Wiebkes Kind scheint schon in den nächsten Tagen zu kommen, denn sie hakt ungeduldig nach: »Kann ich denn die Strampler jetzt mitnehmen?«
»Nein, das geht leider nicht«, sagt Mama und errötet leicht, »ähem, ich muss sie noch waschen, und teilweise haben sieLöcher, das muss ich erst mal alles durchgucken, du brauchst sie ja auch noch nicht so früh, willst du einen Tee?«
Ohne eine Antwort abzuwarten fragt sie nun nach meinen Ohren.
Schrecklich, solche Krankheiten.
Sie scheint das jedoch nicht zu stören, denn sie flötet hingebungsvoll: »Wo sind die Ohren, Mialein? Ja, zeig mir mal deine Ohren! Ja, wo sind sie denn, die kleinen Babyöhrchen?«
Merkwürdig. Die Sehschwäche scheint sich nur auf meine Körperteile zu erstrecken. Den Körper im Ganzen sieht sie. It’s magic.
Mama und Wiebke gehen in die Küche und setzen Teewasser auf, und ich krabble eifrig hinterher.
»Ich habe auch schon eine Beleghebamme.«
Mama ist verblüfft.
»Du bist ja früh dran, wow, das ist ja wunderbar, wie heißt sie denn?«
»Gudrun-Rudolf-Steiner Wiebkötter.«
Mir fällt die Kinnlade runter.
Mama geht es ähnlich, denn sie kreischt: »Waaas?
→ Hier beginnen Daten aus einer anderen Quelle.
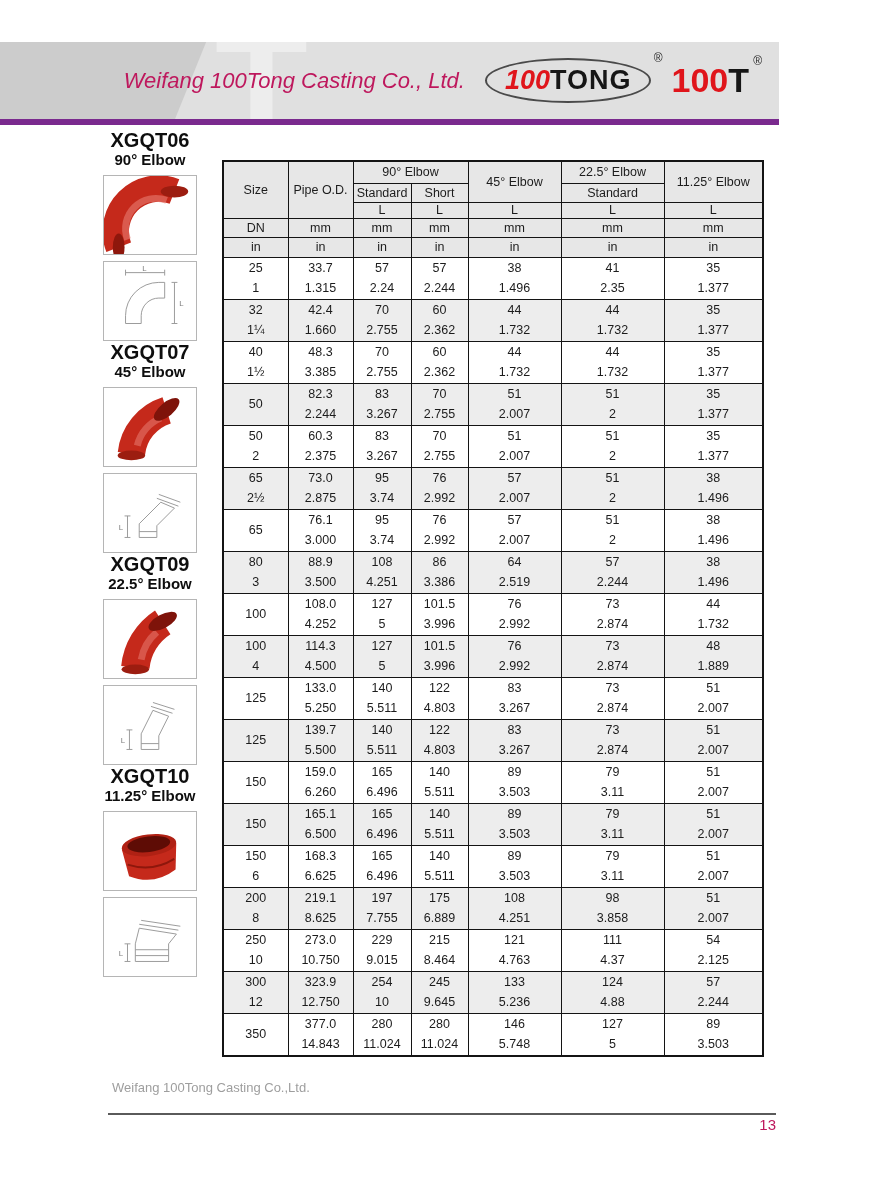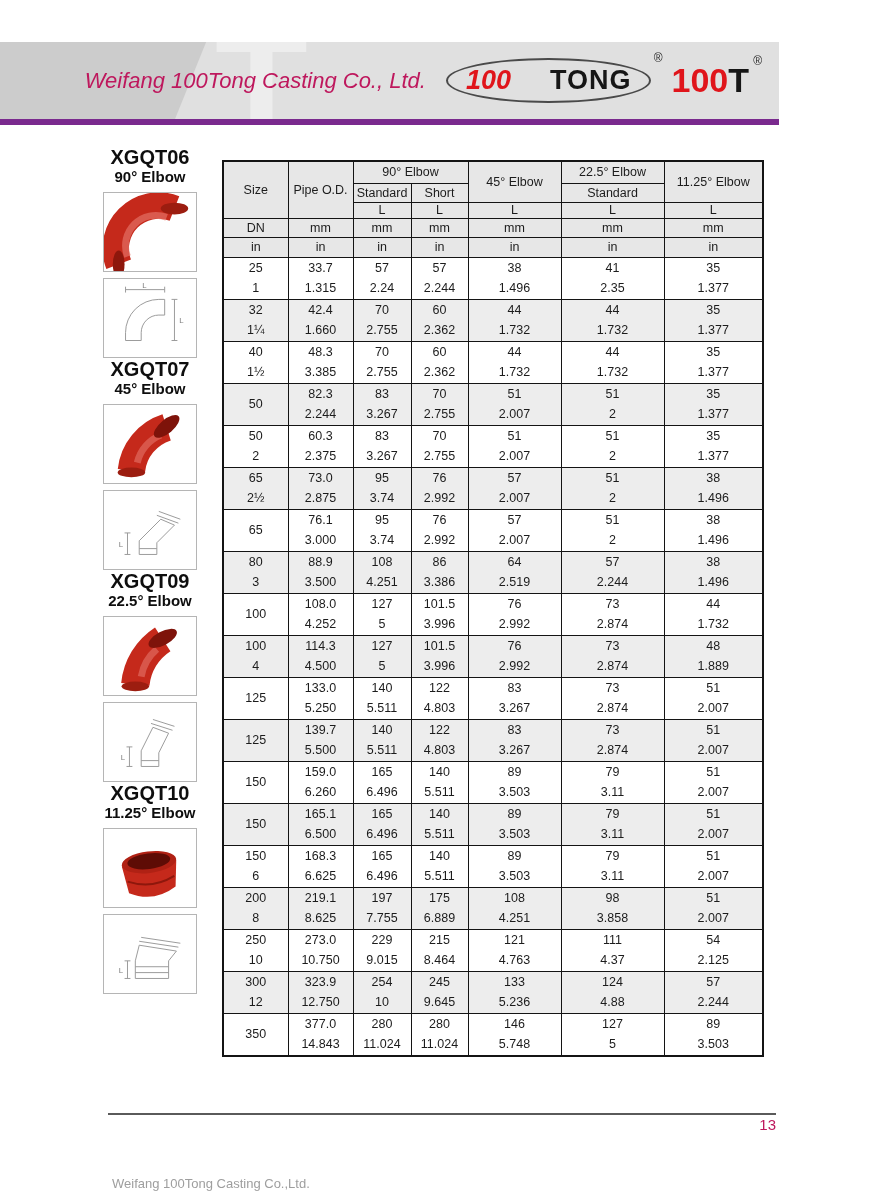--- a/index.html
+++ b/index.html
@@ -25,30 +25,30 @@
   }
   .company-name {
     position:relative; z-index:2; font-style:italic; font-size:22px; color:#be185d;
     white-space:nowrap;
   }
   .logo-oval {
     position:relative; z-index:2; border:2px solid #4a4a4a; border-radius:50%;
     padding:5px 18px; display:flex; align-items:baseline; background:transparent;
   }
   .logo-oval .red-part { color:#e0151b; font-style:italic; font-weight:bold; font-size:27px; }
-  .logo-oval .black-part { color:#161616; font-weight:bold; font-size:27px; letter-spacing:1px;margin-left:39px; }
+  .logo-oval .black-part { color:#161616; font-weight:bold; font-size:27px; letter-spacing:1px; }
   .logo-oval .reg { position:absolute; right:-13px; top:-9px; font-size:12px; color:#2b2b2b; font-style:normal; }
   .logo-100t { position:relative; z-index:2; font-weight:bold; font-size:34px; margin-right:14px; }
   .logo-100t .red-part { color:#e0151b; letter-spacing:0px; }
   .logo-100t .black-part { color:#161616; }
   .logo-100t .reg { position:absolute; right:-13px; top:-7px; font-size:12px; color:#2b2b2b; font-weight:normal; }
   .banner-rule { position:absolute; left:0; top:119px; width:779px; height:6px; background:#7a2a8e; }
 
   
-  .sidebar { position:absolute; left:100px; top:146px; width:100px; }
+  .sidebar { position:absolute; left:100px; top:129px; width:100px; }
   .product { text-align:center; margin-bottom:0; }
   .product .code { font-size:20px; font-weight:bold; color:#0e0e0e; line-height:22px; }
   .product .plabel { font-size:15px; font-weight:bold; color:#0e0e0e; line-height:18px; }
   .imgbox {
     width:92px; height:78px; border:1px solid #b5b5b5; margin:6px auto 0;
     display:flex; align-items:center; justify-content:center; background:#fff;
   }
 
   
   .spec-table {
@@ -60,21 +60,21 @@
     border:1.5px solid #141414; padding:0; text-align:center; vertical-align:middle;
     font-size:12.5px; color:#1c1c1c; font-weight:normal;
   }
   .spec-table thead th, .spec-table tr.unit-row td { background:#e7e7e7; }
   .spec-table tbody tr.data-row td { background:#ffffff; height:41px; }
   .spec-table tbody tr.data-row.shaded td { background:#ededed; }
   .spec-table .ln { height:20px; line-height:20px; }
 
   
   .footer-line { position:absolute; left:108px; top:1113px; width:668px; height:2px; background:#5a5a5a; }
-  .footer-company { position:absolute; left:112px; top:1176px; font-size:13px; color:#9e9e9e; }
+  .footer-company { position:absolute; left:112px; top:1080px; font-size:13px; color:#9e9e9e; }
   .page-number { position:absolute; left:736px; top:1116px; width:40px; text-align:right; font-size:15px; color:#be185d; }
 </style>
 </head>
 <body>
 
 <div class="page">
 
   <div class="banner">
     <div class="wm-band"></div>
     <div class="wm-letter">T</div>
Bist du dir sicher, dass du das willst?«
»Ja, sie macht einen kompetenten Eindruck, und Bettina hat sie mir empfohlen.«
»Bettina?«
»Ja, sie kennt sie wohl etwas besser, die beiden sind Freundinnen, und Bettina schwärmt geradezu von ihr.«
Mama ist perplex, und ihr Sprachvermögen ist offensichtlich nur noch eingeschränkt verfügbar, was sie mir ungemein sympathisch macht.
Sie stammelt: »Schwärmt? Freundinnen?«
»Jaha, Freundinnen! Du weißt schon, zusammen ins Kino gehen, Ausflüge machen, Shoppen, das ganze Programm.«
Hastig überlege ich, mich von Sören-Wotan zu trennen, denn ich fürchte, dass in seiner Familie genetisch etwas nicht stimmt.
Mama scheint meine Bedenken zu teilen, denn sie murmelt vor sich hin, sie habe ja immer schon gewusst, dass mit Bettina etwas nicht in Ordnung sei, aber dass das solche Ausmaße annimmt, das verwundere sie nun doch.